I've filed FB14344675 with a detailed description of the problem.
When an @ModelActor
is created and later released (for example dropped at the end of a function scope), the model instances fetched by its associated model context can't be meaningfully used anymore.
This behavior is new in iOS 18. I don't know whether iOS 18 now actually resets the background context on deinit, whether iOS 17 somehow kept it alive until all instances were gone, or whether it's something entirely different that caused this regression.
Anyway, the solution is as follows:
- Do NOT fetch model instances using a
ModelActor
-conforming actor
, if the actor
doesn't outlive the fetched instances. - Instead, keep the
actor
around. I'm doing this using a @State
variable, but I suppose it could also be done by making the actor a singleton.
In the case that the crash is actually indented behavior and model instances aren't supposed to outlive their model context, I'd be very interested in hearing about a proper architectural solution to this problem.
The singleton solution seems the simplest, but it makes two assumptions that I don't like at all: The model context has to be well-known and static.
In my case, this simply doesn't work, because I have two model containers: One for previews with in-memory storage only, and one for development with proper on-disk storage.
Since the "correct" model container is only known at runtime, my actor
can't be a singleton.
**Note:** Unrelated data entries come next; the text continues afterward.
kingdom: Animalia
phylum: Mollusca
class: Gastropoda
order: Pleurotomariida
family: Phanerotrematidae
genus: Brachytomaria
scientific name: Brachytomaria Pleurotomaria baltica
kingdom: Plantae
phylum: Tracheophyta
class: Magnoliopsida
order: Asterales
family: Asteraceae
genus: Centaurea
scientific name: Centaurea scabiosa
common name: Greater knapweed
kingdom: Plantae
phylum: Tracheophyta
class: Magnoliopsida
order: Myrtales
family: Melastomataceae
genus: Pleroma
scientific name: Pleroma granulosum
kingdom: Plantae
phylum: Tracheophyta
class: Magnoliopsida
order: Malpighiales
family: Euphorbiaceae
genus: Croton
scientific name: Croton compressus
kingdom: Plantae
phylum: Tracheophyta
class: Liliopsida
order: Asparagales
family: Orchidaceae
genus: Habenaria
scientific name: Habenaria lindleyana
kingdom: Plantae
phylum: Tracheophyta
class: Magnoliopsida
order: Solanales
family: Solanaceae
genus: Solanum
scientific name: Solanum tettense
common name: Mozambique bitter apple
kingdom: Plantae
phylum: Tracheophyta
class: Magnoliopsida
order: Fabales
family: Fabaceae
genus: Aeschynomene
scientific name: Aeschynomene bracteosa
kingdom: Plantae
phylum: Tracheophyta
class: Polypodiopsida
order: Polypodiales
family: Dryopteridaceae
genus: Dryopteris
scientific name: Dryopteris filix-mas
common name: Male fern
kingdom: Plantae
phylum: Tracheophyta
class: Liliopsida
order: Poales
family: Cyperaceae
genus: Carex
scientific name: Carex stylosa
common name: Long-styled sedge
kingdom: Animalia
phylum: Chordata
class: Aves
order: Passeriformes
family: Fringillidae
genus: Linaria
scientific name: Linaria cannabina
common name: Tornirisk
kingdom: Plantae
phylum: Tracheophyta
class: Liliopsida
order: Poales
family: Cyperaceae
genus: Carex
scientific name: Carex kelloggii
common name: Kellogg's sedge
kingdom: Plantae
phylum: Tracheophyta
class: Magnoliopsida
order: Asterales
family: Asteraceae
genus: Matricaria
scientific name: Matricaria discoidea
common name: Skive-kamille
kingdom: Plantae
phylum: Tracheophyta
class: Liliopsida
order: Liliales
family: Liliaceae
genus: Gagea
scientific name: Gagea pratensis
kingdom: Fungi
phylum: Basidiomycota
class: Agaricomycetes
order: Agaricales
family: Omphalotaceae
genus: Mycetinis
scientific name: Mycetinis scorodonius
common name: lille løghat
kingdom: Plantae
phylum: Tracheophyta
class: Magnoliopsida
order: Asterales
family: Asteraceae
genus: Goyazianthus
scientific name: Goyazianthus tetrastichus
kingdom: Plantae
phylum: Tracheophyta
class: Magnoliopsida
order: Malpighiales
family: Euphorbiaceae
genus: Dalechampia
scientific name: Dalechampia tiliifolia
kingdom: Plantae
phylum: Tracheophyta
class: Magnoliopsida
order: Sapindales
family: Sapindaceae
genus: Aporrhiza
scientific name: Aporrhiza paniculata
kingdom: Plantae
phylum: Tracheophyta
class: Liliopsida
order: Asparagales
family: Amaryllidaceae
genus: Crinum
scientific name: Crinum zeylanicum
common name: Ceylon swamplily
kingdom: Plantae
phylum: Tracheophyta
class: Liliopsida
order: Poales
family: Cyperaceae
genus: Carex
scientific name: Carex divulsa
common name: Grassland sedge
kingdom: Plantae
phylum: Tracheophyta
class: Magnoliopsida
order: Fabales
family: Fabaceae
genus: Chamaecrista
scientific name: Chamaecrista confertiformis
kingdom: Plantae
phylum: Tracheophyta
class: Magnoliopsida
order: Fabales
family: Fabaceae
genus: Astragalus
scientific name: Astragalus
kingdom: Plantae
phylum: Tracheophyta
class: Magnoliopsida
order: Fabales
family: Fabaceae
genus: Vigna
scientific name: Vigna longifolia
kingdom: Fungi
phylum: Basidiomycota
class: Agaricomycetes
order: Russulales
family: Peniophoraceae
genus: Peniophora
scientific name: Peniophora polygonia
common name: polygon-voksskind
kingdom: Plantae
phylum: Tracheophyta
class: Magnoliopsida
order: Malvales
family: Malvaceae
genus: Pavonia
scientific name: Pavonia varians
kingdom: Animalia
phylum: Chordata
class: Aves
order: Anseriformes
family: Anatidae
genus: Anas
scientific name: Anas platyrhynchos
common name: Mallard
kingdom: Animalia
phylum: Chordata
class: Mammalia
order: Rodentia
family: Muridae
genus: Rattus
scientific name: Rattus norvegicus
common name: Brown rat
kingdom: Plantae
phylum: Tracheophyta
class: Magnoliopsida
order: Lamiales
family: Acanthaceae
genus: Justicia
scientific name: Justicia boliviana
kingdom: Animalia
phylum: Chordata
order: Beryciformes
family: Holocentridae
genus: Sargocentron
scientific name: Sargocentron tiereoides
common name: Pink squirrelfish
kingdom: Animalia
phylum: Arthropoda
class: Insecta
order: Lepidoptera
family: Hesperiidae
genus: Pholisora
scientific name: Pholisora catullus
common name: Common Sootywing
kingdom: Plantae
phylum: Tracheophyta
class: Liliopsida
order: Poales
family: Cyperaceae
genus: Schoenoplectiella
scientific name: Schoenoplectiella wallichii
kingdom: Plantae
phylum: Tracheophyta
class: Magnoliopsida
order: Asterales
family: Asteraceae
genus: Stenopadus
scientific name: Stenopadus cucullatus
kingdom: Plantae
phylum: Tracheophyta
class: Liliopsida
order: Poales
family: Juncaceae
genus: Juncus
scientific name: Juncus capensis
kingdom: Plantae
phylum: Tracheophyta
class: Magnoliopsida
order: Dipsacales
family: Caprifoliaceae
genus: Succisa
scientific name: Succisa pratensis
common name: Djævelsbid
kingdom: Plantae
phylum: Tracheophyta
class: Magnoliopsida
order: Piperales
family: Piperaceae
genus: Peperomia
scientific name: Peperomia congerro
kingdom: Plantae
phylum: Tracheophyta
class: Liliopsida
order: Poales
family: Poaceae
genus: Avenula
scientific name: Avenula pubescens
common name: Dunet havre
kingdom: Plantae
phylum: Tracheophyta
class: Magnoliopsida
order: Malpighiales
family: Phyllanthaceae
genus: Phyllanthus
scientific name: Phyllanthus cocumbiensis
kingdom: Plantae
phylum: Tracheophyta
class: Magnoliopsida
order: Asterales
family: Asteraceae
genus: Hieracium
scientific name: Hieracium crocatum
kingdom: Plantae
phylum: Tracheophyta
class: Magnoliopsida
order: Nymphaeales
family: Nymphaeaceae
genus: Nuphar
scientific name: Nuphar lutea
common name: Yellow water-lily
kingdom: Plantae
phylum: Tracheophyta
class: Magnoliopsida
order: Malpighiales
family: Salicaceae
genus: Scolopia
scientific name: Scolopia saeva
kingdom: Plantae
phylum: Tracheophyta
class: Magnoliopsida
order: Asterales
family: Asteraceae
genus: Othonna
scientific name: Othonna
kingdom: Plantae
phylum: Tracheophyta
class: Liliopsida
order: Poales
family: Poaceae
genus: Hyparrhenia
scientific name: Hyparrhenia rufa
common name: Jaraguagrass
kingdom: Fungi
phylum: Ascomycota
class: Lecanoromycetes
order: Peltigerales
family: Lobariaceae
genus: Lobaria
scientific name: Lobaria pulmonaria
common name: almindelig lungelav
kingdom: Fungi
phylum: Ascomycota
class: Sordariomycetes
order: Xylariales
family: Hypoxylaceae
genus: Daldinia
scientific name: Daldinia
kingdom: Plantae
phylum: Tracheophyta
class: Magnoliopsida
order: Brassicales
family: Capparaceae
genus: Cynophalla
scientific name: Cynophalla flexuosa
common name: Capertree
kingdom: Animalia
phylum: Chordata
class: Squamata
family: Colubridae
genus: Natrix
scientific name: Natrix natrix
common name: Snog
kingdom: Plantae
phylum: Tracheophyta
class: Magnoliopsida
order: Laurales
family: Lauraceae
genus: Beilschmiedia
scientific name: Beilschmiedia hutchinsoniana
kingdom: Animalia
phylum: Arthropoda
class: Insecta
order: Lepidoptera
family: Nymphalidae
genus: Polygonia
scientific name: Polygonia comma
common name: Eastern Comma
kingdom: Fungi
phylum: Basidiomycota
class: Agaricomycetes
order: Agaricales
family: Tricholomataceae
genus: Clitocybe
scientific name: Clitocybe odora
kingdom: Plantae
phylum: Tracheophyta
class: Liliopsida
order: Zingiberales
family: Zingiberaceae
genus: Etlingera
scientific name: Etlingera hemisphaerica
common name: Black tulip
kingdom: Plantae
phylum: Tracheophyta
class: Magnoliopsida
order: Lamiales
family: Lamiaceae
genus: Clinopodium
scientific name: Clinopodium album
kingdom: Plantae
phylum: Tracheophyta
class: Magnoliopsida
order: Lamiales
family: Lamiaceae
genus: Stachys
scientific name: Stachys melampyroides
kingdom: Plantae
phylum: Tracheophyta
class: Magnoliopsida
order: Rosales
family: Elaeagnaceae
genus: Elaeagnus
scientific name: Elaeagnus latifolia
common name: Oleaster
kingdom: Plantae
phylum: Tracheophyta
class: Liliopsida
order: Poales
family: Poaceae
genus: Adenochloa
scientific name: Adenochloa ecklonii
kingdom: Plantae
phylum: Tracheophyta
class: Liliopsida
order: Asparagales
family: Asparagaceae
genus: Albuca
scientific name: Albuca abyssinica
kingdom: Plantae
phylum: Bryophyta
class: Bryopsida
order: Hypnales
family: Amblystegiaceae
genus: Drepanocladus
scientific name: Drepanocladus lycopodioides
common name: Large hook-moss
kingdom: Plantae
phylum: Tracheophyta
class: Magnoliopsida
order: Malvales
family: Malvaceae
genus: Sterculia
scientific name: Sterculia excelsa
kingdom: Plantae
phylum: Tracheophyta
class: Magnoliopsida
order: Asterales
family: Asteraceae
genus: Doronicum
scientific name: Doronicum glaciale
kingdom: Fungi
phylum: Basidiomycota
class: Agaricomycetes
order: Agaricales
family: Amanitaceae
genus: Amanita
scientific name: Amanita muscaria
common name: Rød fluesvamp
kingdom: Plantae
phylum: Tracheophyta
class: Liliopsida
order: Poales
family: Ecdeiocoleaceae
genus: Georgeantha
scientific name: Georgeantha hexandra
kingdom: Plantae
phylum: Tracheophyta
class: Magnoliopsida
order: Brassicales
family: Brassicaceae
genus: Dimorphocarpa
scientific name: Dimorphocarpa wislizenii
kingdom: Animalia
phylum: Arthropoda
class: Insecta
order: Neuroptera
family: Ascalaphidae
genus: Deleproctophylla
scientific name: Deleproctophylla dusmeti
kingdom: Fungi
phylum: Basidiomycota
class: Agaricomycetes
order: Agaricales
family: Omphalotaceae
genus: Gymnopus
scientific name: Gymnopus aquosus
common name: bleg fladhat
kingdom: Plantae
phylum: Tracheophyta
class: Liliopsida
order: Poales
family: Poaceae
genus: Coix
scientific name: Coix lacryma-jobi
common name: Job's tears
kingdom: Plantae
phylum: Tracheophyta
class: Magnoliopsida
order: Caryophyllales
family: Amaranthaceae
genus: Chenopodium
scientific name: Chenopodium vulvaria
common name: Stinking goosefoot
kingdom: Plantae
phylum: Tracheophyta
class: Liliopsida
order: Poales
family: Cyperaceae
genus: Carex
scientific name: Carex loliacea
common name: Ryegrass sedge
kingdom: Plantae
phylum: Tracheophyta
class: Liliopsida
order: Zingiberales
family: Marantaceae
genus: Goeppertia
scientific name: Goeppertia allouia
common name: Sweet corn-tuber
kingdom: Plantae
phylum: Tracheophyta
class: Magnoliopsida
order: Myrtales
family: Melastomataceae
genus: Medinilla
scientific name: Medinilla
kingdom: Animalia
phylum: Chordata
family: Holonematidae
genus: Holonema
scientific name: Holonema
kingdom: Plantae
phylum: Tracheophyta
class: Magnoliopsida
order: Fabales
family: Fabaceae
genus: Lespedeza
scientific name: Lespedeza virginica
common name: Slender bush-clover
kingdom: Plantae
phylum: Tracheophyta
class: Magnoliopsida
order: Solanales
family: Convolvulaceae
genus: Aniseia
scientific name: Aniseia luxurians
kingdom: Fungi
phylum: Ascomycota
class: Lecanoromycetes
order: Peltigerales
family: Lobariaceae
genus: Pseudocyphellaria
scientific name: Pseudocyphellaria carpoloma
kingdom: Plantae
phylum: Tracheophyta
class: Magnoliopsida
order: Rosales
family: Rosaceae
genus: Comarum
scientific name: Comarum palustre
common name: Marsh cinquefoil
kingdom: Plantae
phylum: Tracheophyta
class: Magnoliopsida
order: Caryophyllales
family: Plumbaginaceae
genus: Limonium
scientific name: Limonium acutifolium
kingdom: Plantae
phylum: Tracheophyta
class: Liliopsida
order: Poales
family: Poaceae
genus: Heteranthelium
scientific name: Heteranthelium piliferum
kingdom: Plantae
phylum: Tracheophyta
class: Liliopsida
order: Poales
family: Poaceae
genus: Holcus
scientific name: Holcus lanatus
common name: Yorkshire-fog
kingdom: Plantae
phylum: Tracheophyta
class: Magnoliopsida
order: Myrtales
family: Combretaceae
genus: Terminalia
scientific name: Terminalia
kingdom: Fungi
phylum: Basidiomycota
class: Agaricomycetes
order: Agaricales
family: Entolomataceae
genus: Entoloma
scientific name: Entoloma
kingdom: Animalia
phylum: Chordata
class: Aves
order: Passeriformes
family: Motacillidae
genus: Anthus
It has to be instantiated with a reference to the model context.
This, however, causes the following problem: The actor can't be created on view creation, because the model container isn't (yet) accessible. I don't see a good solution to this.
This has been my solution so far:
struct MyView: View {
@Environment(\.modelContainer) private var container
@State private var myActor: MyModelActor?
// Use this whenever you need the actor
func getModelActor() -> MyModelActor {
guard let myActor else {
let myActor = MyModelActor(modelContainer: container)
self.myActor = myActor
return myActor
}
return myActor
}
var body: some View {
SomeContent()
}
}
That's a super ugly solution in my opinion, and although it does work, I really wouldn't wanna use this if there's a better way.